CEs regulate skeletal malformation and disease-relevant genes, and are associated with a higher risk of OA
Mutations in genes and REs have been linked to various limb malformations and skeletal defects21,23-25. We applied two types of analysis to screen for CEs that link to molecular etiology of limb disorders in general. First, we assigned our strongly active CEs to the proximal genes (including relevant respective marker genes and DEGs) and tested whether these genes have been associated previously with limb phenotypes, either in patients (including in syndromes) or mouse models. Analysis of interzone/phalange specific strongly active CEs showed that these are indeed involved in the regulation of genes linked to joint and phalange abnormalities (Supplementary Table 9a-o).
The interzone-specific, strongly active CEs particularly associate with defective joint mobility in humans (Fig. 7a). For instance, we identified such putative enhancers of OTX2 and TGFB2, which are genes that have been linked to joint laxity (OMIM #610125 and #614816, respectively); candidate CEs of FLNB, a gene associated with joint dislocation and carpal fusion (OMIM #150250 and #272460, respectively); we also predicted enhancers of COL5A1, a gene linked to joint hypermobility (OMIM #130000) (Supplementary Table 9a). In mouse, the interzone-specific CEs associate with abnormal joint morphology and fused joints (Fig. 7b; see also Supplementary Table 9b-c). Phalange-specific CEs have in humans been linked to aplasia/hypoplasia of the phalanges, short phalanges, and abnormality of the phalanges of the toe (Fig. 7c). For example, we identified putative enhancers of BMPR1B and IHH (Supplementary Table 9d), both being genes associated with brachydactyly type A (OMIM #112500), and candidate enhancers of RUNX2, a gene linked to cleidocranial dysplasia, with brachydactyly (OMIM #119600) (Supplementary Table 9f). The phalange-specific CEs have also been linked to abnormal chondrocyte and cartilage morphology, chondrodystrophy, abnormal bone ossification and short limbs in mouse (Fig. 7d; see also Supplementary Table 9j-o).

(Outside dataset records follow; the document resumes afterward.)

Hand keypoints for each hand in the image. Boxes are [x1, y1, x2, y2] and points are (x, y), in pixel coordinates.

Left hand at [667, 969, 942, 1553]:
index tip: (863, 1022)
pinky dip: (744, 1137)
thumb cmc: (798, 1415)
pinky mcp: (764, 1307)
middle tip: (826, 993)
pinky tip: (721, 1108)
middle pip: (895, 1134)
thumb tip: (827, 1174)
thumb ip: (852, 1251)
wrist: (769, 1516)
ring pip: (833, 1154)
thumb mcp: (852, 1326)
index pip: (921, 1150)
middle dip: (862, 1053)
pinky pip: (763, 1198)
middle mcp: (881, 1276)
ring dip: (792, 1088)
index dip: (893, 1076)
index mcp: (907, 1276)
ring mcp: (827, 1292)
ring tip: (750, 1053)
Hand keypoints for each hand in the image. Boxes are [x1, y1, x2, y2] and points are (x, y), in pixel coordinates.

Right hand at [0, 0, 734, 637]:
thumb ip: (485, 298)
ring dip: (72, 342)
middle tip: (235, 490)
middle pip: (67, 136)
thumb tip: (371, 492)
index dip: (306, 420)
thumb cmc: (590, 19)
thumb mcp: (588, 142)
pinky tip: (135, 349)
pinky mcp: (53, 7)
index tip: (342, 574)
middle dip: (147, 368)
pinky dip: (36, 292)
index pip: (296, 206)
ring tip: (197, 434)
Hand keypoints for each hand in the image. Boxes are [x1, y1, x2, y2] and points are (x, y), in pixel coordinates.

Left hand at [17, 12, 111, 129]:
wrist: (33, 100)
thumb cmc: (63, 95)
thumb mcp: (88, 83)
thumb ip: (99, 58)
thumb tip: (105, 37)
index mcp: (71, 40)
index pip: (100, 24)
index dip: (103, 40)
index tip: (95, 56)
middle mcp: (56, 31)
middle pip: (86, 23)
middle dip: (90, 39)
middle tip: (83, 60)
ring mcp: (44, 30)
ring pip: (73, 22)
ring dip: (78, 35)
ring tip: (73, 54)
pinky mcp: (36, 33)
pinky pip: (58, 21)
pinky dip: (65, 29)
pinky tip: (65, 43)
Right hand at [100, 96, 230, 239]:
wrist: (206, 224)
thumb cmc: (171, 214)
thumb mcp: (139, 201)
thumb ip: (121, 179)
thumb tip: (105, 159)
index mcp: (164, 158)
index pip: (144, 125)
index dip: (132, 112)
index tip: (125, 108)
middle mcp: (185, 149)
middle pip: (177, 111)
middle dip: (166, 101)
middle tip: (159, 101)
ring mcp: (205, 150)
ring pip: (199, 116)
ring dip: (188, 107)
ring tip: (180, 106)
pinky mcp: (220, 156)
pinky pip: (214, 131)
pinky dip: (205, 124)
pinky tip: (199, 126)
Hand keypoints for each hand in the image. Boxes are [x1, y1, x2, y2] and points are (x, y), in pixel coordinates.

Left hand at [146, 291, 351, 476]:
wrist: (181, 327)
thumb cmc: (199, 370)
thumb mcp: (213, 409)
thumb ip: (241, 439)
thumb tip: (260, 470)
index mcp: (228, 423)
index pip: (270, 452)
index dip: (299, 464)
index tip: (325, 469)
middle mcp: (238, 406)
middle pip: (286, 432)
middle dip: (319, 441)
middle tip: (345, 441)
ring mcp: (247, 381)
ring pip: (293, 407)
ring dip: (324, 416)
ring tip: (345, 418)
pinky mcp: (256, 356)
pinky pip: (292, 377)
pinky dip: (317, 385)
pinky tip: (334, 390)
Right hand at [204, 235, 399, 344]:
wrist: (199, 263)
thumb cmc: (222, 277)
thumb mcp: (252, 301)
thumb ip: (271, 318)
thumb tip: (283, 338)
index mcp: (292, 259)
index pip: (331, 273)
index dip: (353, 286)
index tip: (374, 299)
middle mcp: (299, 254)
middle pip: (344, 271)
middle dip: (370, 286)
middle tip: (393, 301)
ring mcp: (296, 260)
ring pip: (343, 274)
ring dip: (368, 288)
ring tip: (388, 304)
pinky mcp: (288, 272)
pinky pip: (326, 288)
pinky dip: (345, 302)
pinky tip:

Next, we screened the GWAS catalog (NHGRI-EBI34), which resulted in identification of 3,263 single-nucleotide polymorphisms (SNPs) within CEs, with 232 of these linking to skeleton related traits (Supplementary Table 10). For instance, we identified single-nucleotide variations (SNVs) within CEs that have been associated with OA relevant genes, such as for ALDH1A2 (rs4775006, P-value 8x10-10)35,36 and WWP2 (rs34195470, p-value 3x10-13)5,37. Additionally, we identified SNVs associated with increased risk of OA, which are located within CEs that map to LRIG3 (rs79056043, P-value 1x10-9), CRADD (rs7953280, P-value 5x10-12) and ROCR (rs8067763, P-value 2x10-9)5,38. Altogether, the analysis of the tissue-specific CEs showed the association with either synovial joint or phalange congenital abnormalities, which affect their function, as well as the identified regulatory elements of genes relevant for joint degenerative disorders, in particular OA.